Friend and lawyer Dhaman Kissoon predicts Andre will be appointed to the Supreme Court while Justice of the Peace Dr. Odida Quamina said one of the best kept secrets among us is the kind of work that he has done and is doing.
“You also still remind us that schooling is important,” Quamina said.
The Commonwealth of Dominica Ontario Association (CDOA), of which Andre is a longstanding member, organized the tribute titled A Celebration of Excellence.
“You have indeed cemented the way for others to achieve,” CDOA president Veronica Shillingford told Andre. “You have showed us that we can be successful through hard work, perseverance and determination and you have made us proud to be Dominicans and, by extension, Caribbean people.”
Andre left Dominica in 1982 to pursue post-graduate studies in History at John Hopkins University in Baltimore. He spent two years there before coming to Canada to join his wife, Kathleen, and enter law school.
He was fired two weeks into his first Canadian job on the graveyard shift at a Mississauga car parts factory. That, however, did not deter him from attaining his goal to become a lawyer.
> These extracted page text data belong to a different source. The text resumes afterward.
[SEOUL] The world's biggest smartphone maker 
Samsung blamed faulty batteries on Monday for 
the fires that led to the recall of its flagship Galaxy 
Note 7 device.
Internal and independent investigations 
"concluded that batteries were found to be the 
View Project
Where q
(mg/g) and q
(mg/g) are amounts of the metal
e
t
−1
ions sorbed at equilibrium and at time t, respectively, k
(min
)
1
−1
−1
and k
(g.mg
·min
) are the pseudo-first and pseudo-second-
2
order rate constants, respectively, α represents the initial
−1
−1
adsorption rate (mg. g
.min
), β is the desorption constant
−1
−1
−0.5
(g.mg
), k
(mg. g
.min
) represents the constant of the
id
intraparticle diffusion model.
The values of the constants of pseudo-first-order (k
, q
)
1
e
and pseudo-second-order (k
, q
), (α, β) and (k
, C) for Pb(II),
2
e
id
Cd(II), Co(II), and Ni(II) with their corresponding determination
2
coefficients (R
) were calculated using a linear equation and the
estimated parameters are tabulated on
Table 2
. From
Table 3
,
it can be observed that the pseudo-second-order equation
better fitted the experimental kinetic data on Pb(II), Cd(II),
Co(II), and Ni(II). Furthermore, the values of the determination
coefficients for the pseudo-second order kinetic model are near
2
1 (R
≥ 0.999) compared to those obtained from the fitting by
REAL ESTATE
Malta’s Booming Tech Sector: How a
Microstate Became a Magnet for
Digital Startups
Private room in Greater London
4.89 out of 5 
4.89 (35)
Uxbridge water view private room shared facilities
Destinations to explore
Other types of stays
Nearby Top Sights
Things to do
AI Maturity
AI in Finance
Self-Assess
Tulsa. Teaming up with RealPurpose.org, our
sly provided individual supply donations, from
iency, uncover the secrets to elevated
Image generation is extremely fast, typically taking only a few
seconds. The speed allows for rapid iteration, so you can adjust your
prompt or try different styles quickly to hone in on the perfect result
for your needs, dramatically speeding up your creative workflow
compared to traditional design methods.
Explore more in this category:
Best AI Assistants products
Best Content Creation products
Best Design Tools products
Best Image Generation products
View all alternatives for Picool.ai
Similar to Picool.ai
The father of two worked as a claims adjuster with the Workers Compensation Board and delivered newspapers and flyers on weekends before enrolling in law school in 1985. A year later, he was accepted into the night court prosecutor’s program that allowed him to prosecute highway traffic infractions.
Andre graduated from Osgoode in 1988, winning the Immigration and Labour Law prizes. He was called to the Bar two years later and articled in the Ministry of Labour’s Legal Services branch for 11 months before becoming a Crown attorney. He served as an assistant Crown attorney prior to entering private practice.
A prolific writer, Andre has compiled several books including A Passage to Anywhere and Distant Voices, and biographies of Dominica’s first minister Franklin Baron, the island’s first premier and first surgeon, Edward LeBlanc and Dr. Desmond McIntyre respectively, and Charles Maynard who is Dominica’s ambassador to CARICOM and the Organization of Eastern Caribbean States. He has also collaborated with close friend, U.S.-based attorney Gabriel Christian on In Search of Eden which is a social and political analysis of Dominica from 1967 to the present and For King & Country: The Service and Sacrifice of the British West Indian Military.
Two years ago, Andre was presented with Dominica’s second highest honour – the Sisserou award – for his contribution to Literature.